What we want is for trees to be ‘flat’ by definition, so that we don’t have to flatten an arbitrary binary tree before or during reduction. We structure the syntax in such a way that the resulting tree will be be guaranteed to only have one child at each step.

e ::= ϵ
| e [e]
| e call
| e let x { e }
| e x


Now we are guaranteed by the grammar to have flat expressions. The first benefit that we gain is that we no longer need to have a bunch of uninteresting reduction rules for getting rid of $\epsilon$. In this syntax, $\epsilon$ can only appear at the ‘bottom’ of a tree, where it can be safely ignored by the reduction rules. The second benefit is that we no longer need to use parentheses when writing out our expressions. And the third, most important benefit is that we only have to write one reduction rule for call! Here it is:

$e_1\ [e_2]\ call \Rightarrow e_1 \cdot e_2$

Uh oh! What’s that $e_1 \cdot e_2$ syntax? This is the downside. We can’t write $e_1\ e_2$ since it’s not a part of our syntax, so to concatenate two programs we have to define a rather annoying $\cdot$ binary operator, which is essentially a more verbose list append, replacing the bottom-most $\epsilon$ in $e_2$ with $e_1$. This is still a more acceptable metafunction that tree-flattening, since it doesn’t really require us to be too careful.

#### List Style

Of course, using that type of representation in an actual implementation would be pretty cumbersome.
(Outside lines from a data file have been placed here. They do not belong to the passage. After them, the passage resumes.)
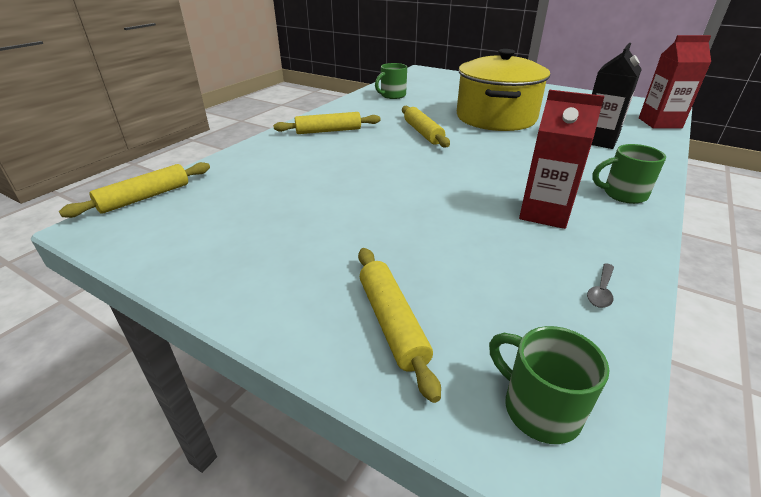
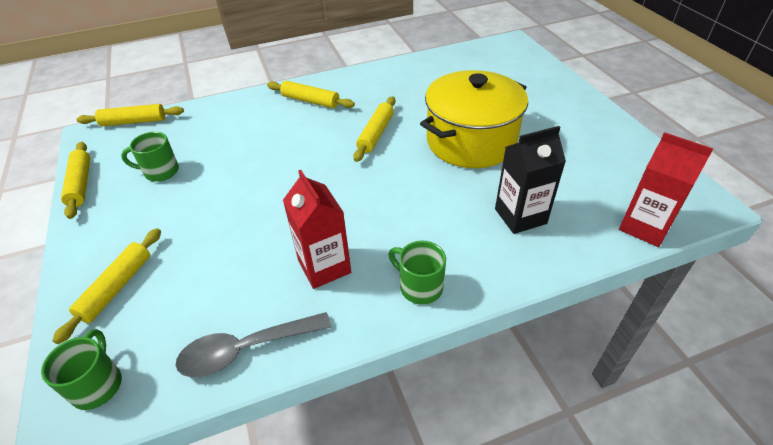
camera: 40 degrees right, 10 degrees up
(164, 268) = (81, 184): none -> yellow rolling pin
(392, 95) = (424, 73): green mug -> green mug (160, 172)
(601, 291) = (246, 349): grey spoon -> grey spoon, size x2.27

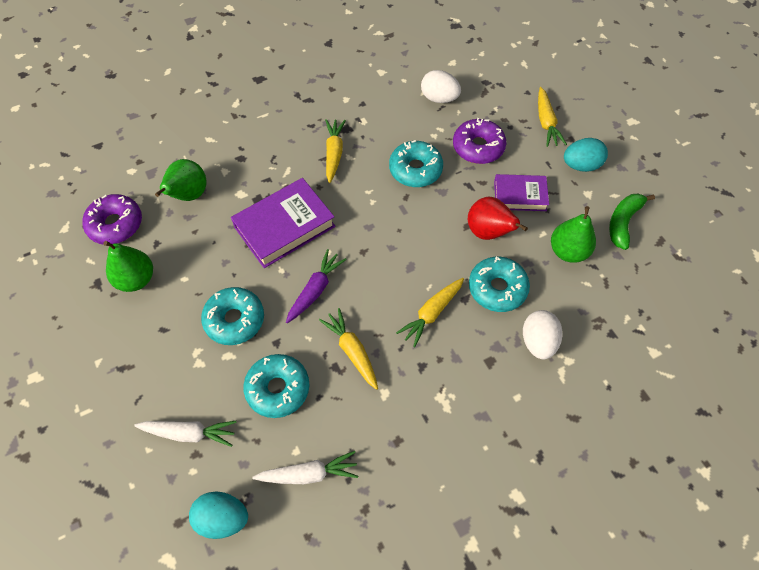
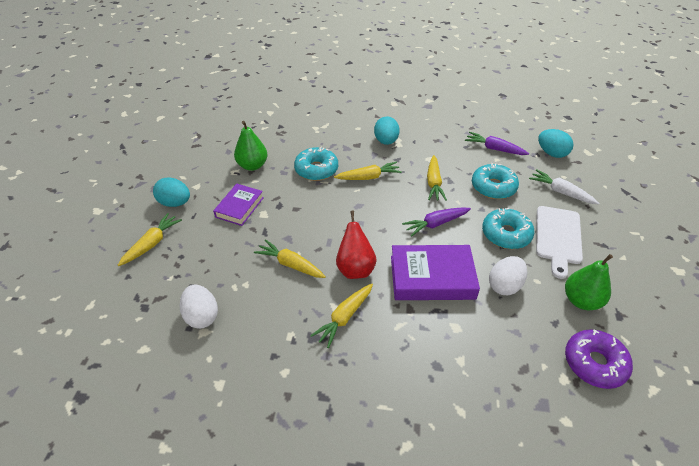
camera: 145 degrees left, 15 degrees down
(176, 349) = (558, 237): none -> white cutting board
(188, 195) = (508, 354): green pear -> none
(309, 473) = (494, 149): white carrot -> purple carrot
(415, 169) = (290, 264): turquoise donut -> yellow carrot
(460, 392) = (386, 141): none -> turquoise egg
(478, 147) = (224, 254): purple donut -> none
(488, 232) = (287, 198): red pear -> red pear (355, 268)
(520, 195) = (239, 207): purple book -> purple book turned 75 degrees clockwise
(538, 342) = (322, 140): white egg -> white egg (504, 285)
(623, 222) = (201, 162): green banana -> none

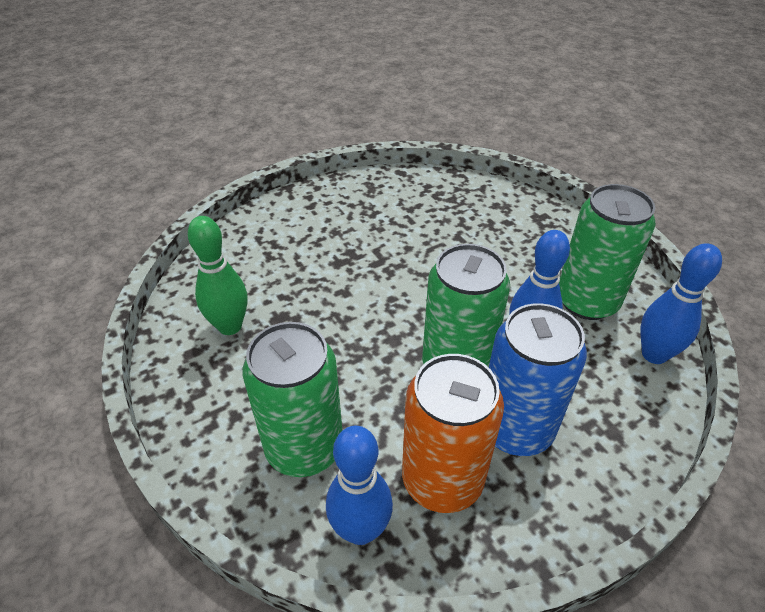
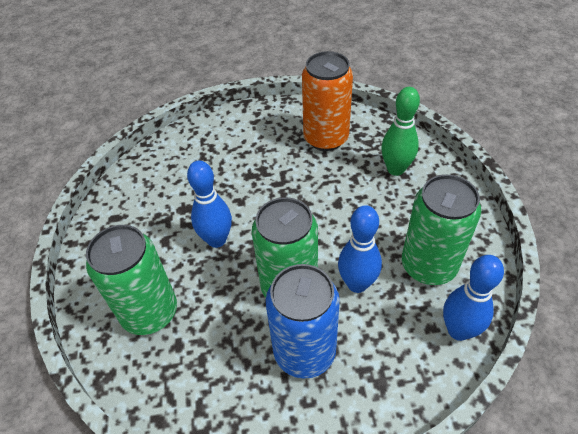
camera: 25 degrees right, 5 degrees up
(230, 326) = (148, 205): green bowling pin -> green bowling pin (395, 169)
(360, 530) = (154, 385): blue bowling pin -> blue bowling pin (217, 240)
(442, 479) = (228, 371): orange can -> orange can (326, 138)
We can take advantage of the predefined list functions available in many language standard libraries by splitting the syntax into two pieces:

e ::= ϵ
| e t

t ::= [e]
| call
| let x { e }
| x


Now the list-like nature of concatenative languages is apparent even from the grammar!

The major downside here is the mutual recursion, which can complicate proofs about properties of the reduction semantics (it certainly did for me in Coq, at least). But it makes sense as the abstract syntax in an implementation, since we don’t have to write our own append function and explicit recursion can often become higher-order functions on lists.

Of the three styles, I’d say the only the naive style is not suitable for use beyond defining the basic syntax of a language. The nested style and the list style both find applications in different settings.